NSW Dickens Society 8 April 2017: A talk by Catherine du Peloux Menagé; Scents and Smells in the time of Dickens

A talk by Catherine du Peloux Menagé; Scents and Smells in the time of Dickens.

Dickens lived at a time when the rapid expansion and industrialisation of London was making the city an intolerable place to live for the less wealthy. Residents drank water from the Thames into which open sewers ran and there were regular cholera epidemics, until The Great Stink of 1857 when the stench of the Thames was so overwhelming that a Parliamentary recess was called. We know that Dickens liked to walk the streets of London, in rich and poor areas alike and the descriptions he gives in his writing allow readers today to experience not only the sights but also the smells of London, from the unpleasant to the delicious, as in A Christmas Carol. In Dickens’ novels smells are used to evoke places and people and to give information about social status. Unpleasant smells often signal moral corruption and pleasant smells happiness or moral virtue. When Oliver Twist goes to the country with Rose and Miss Maylie, the beautiful scents reflect his happiness and the moral superiority of his companions and the life he is now living: “Oliver, whose days had been spent among squalid crowds, and in the midst of noise and brawling, seemed to enter on a new existence there. The rose and honeysuckle clung to the cottage walls; the ivy crept round the trunks of the trees; and the garden-flowers perfumed the air with delicious odours.”
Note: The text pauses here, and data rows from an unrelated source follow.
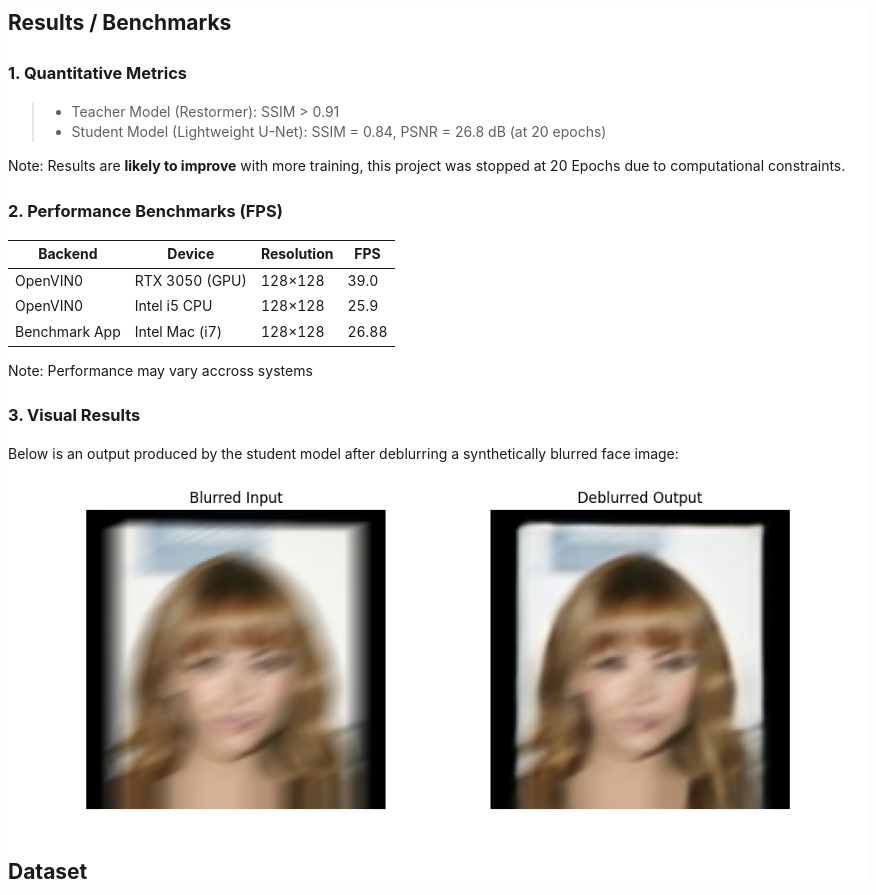 
## Results / Benchmarks

### 1. **Quantitative Metrics**


> * Teacher Model (Restormer): SSIM > 0.91
> * Student Model (Lightweight U-Net): SSIM = 0.84, PSNR = 26.8 dB (at 20 epochs)

Note: Results are **likely to improve** with more training, this project was stopped at 20 Epochs due to computational constraints.


### 2. **Performance Benchmarks (FPS)**


| Backend       | Device         | Resolution | FPS   |
| ------------- | -------------- | ---------- | ----- |
| OpenVIN0      | RTX 3050 (GPU) | 128×128    | 39.0  |
| OpenVIN0      | Intel i5 CPU   | 128×128    | 25.9  |
| Benchmark App | Intel Mac (i7) | 128×128    | 26.88 |

Note: Performance may vary accross systems


### 3. **Visual Results**

Below is an output produced by the student model after deblurring a synthetically blurred face image:

![Output Example](assets/output_example.png)

## Dataset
In this talk, Catherine will explore both the smells with which Dickens would have been familiar and the use of smell within his novels. We will also smell some perfumes still available today which were created in Dickens’ lifetime.

10am for 10.30am start at Sydney Room, City Tattersalls Club, 194 – 204 Pitt Street (near Market Street), Sydney. No bookings required. $5 entry fee for NSW Dickens Society members. $10 for non-members.